A 2007 report by McKinsey….recommended cost-effective strategies such as improved vehicle economy, improving the carbon efficiency of residential and commercial buildings, upgrading coal-fired electricity plants, and converting more electricity production to natural gas.

The California Legislature recommended the same thing. It’s called AB 32.

It is better to raise children with backyards than on condominium balconies.

In a universe full of empty assertions based on nothing but aesthetic biases, rarely does logic flee from opinion with quite such haste as it does from this one.

In point of fact, only an illiterate boor would categorically privilege the suburbs over all else. Cox needs look only to Betty Friedan (or Betty Draper, for that matter) to consider that maybe life holds more than meatloafs, soap operas, and chain restaurants.

Plenty of young parents would be perfectly happy to live in nice, well located multifamily dwellings rather than in poorly constructed stucco boxes in the high desert. If only there were more such dwellings to go around. However, if Cox thinks that the outer suburbs are so darned attractive, then he can get bargains on just about as many homes in Riverside, Stockton, and Merced as he wants.

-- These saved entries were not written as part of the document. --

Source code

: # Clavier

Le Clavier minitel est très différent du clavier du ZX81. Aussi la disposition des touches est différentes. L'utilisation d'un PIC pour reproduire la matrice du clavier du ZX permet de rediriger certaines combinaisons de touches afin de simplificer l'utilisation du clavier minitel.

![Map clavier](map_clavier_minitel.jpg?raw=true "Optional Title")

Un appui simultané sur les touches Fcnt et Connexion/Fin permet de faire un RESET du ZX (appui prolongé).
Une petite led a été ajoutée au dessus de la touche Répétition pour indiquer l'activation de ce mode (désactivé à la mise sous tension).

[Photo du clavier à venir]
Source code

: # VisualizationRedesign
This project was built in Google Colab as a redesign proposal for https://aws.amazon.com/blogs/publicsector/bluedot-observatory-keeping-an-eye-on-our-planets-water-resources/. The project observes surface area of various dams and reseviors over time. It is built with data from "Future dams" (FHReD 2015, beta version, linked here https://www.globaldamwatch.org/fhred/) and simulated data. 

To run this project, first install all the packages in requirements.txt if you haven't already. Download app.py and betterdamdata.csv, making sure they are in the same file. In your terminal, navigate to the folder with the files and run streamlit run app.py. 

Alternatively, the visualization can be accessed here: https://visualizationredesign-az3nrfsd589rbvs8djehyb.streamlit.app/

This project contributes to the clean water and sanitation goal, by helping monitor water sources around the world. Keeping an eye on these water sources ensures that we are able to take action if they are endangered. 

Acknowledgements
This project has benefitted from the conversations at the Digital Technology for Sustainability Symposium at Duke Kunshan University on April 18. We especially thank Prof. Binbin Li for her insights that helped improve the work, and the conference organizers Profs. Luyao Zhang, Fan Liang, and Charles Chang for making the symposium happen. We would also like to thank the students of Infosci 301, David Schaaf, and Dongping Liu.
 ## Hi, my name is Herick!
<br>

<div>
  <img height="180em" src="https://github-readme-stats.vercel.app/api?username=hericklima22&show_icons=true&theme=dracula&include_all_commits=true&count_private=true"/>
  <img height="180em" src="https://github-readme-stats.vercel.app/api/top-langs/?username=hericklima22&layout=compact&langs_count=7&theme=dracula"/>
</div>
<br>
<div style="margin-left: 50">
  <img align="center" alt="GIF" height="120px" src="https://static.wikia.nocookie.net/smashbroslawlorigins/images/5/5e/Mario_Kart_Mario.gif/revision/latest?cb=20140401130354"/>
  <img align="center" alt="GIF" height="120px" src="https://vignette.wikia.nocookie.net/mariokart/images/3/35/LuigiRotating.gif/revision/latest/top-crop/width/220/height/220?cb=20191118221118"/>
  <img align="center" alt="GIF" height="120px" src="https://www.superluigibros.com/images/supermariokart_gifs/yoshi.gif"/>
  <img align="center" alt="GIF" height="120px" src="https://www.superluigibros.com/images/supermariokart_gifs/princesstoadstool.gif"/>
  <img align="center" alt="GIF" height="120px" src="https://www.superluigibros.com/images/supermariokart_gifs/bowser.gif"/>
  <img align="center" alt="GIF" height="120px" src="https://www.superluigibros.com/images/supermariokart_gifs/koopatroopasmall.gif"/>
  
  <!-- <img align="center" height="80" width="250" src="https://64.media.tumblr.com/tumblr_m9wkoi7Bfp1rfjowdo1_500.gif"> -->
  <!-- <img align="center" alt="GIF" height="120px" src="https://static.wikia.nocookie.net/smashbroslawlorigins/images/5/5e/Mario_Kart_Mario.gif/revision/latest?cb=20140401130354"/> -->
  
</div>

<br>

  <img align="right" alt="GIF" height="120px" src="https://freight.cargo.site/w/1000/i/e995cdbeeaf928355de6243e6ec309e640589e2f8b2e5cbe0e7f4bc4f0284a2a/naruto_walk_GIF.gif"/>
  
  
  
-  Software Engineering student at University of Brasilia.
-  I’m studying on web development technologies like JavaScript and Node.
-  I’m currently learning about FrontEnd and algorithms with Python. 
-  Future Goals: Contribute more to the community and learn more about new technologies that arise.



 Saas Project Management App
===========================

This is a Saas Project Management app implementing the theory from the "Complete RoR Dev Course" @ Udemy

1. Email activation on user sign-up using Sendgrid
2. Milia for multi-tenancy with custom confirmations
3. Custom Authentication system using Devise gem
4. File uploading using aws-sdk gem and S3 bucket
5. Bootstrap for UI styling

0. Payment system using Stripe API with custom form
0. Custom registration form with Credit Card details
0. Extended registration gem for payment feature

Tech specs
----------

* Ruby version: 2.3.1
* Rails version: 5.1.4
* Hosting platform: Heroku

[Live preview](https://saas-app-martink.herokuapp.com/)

Everyone else who can afford to buy is buying elsewhere, or so just about all the demographic analyses suggest.

A less affordable California, with less attractive housing, could disadvantage the state as much as its already destructive policies toward business.

Here, Cox conflates the form of housing with the supply of housing. Sustainable Communities Strategies explicitly account for projected population growth. Though Cox may not like them, all the odious little apartments in those regional plans are meant to house exactly the number of people by which each respective region is projected to grow. If Cox thinks all 10-plus million of those new residents should live in detached homes, then I’d like to see what sort of plans he has in mind.